The game is also fun because of the characters. Yes, this game has characters. When you start the game, you're in the green room where you type in the players' names. Unless you're playing with yourself. I mean, BY yourself. And get assigned a letter on the keyboard that corresponds to your buzzer, which will be Q, B, or P. You hear voices of various people as they're scrambling to get things ready before the show starts in 60 seconds. Many of them have names with the voices, and you may see them (correction: hear them) later in other YDKJ games. And of course, the major character in the game is the host.
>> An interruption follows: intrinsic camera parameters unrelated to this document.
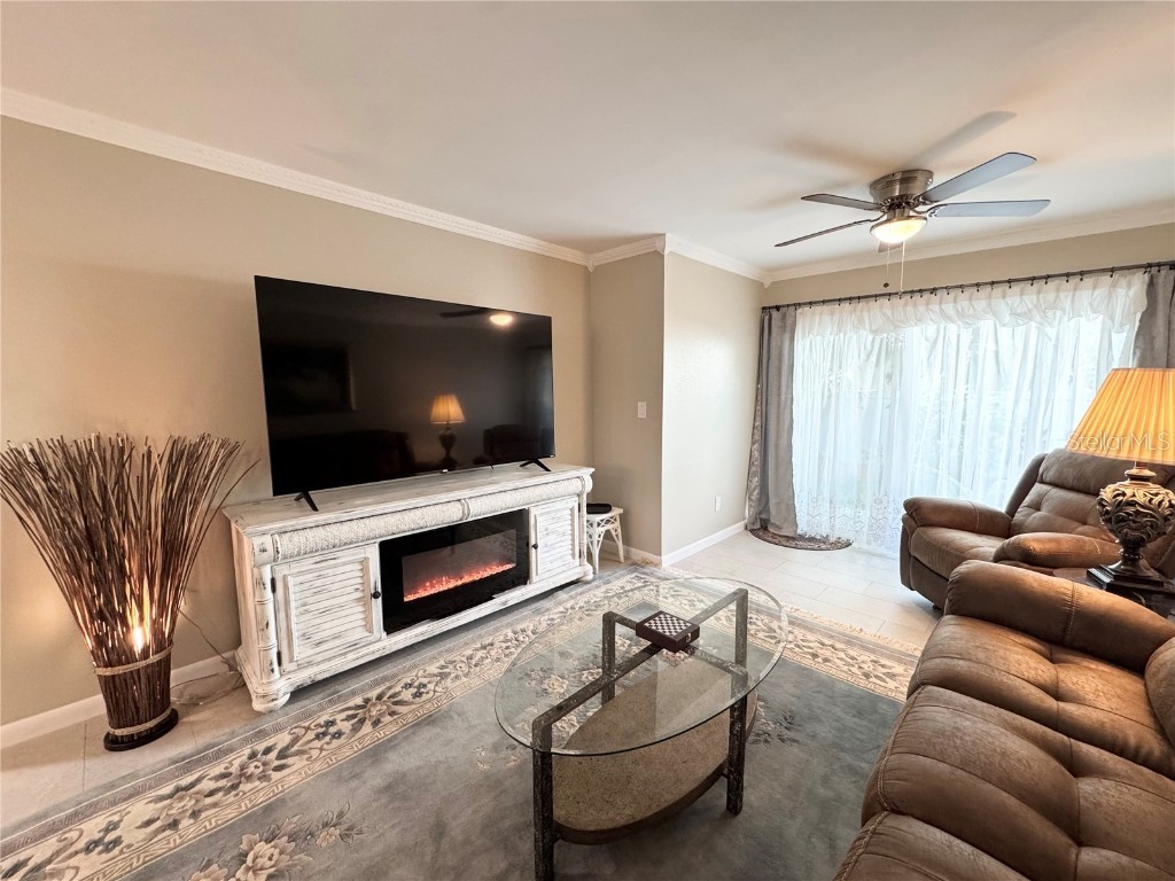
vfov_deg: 85.7
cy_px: 440
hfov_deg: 102.1
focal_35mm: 14
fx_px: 475
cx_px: 588
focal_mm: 2.22
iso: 250
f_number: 2.2
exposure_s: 1/60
In this game, your host is Nate Shapiro, voiced by Harry Gottlieb, the game's creator and founder of Jellyvision, which developed the game. He has the voice of a cool host, not simply a clone of Alex Trebek or Ben Stein.

I mentioned that I mainly play the game for its humor. Well, it's true. The questions themselves are so hilariously written that I could care less about what my score is at the end. You will also find humor in the host's responses when you're wrong. Yes, this is perhaps the first game show where the host will insult the players for wrong answers. There is also humor in the Screw Your Neighbor feature. In a multiple-choice question, you can buzz in and screw one of the other players, forcing that player to answer. But if he or she happens to get it right, you lose money. And the end credits after the game are funny, because there are funny made-up commercials.
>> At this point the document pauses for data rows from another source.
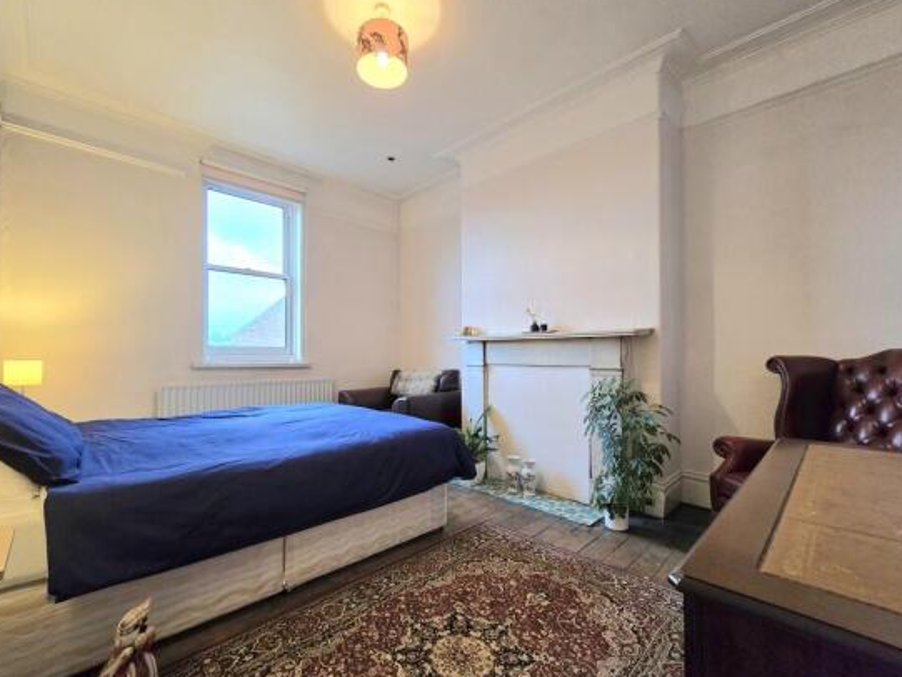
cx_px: 434
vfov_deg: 85.7
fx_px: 365
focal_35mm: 14
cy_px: 343
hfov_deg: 102.0
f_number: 2.2
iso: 250
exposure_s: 1/50.3
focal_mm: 2.2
Although this review should just focus on this one game, I am inclined to give you a preview of the rest of the You Don't Know Jack series. There's YDKJ Volume 2 through 6 and some specialty titles, including YDKJ Sports, Movies, Television, Offline, and Louder! Faster! Funnier!. There are other new question types, include the Impossible Question in Volume 3 where the question is worth $20,000 but is so damn hard to answer. There is also Dis or Dat, where you match each item to one of two categories that are totally different form each other (e.g., Identify whether each set of letters is a battery size, a bra size, or both). The Roadkill in YDKJ: The Ride involves buzzing in when the item that matches two given phrases comes up. So far, there have been four other hosts besides Nate: Guy Towers, Buzz, Cookie (my favorite), and Josh "Schmitty" Schmitstinstein.

You Don't Know Jack is a classic. It is no surprise that it was won several computer game awards for creativity and originality, and the series has continued to be a hit among fans. It'll make you laugh so much you'll cry before you stop and repeat the process. It's the kind of game where they could keep the format for the games in the series and it won't get old too quickly. The people behind Jack really are funny. In fact, go to the official web site for Jellyvision and see if you can surf their site without laughing at least once.

So the next time you see a copy of You Don't Know Jack or any other game in the series, all featuring a bald head with the game's title stamped on it, you'll know the game inside is side-splittingly hilarious. If you think there's a computer trivia game that's better, then you don't know jack.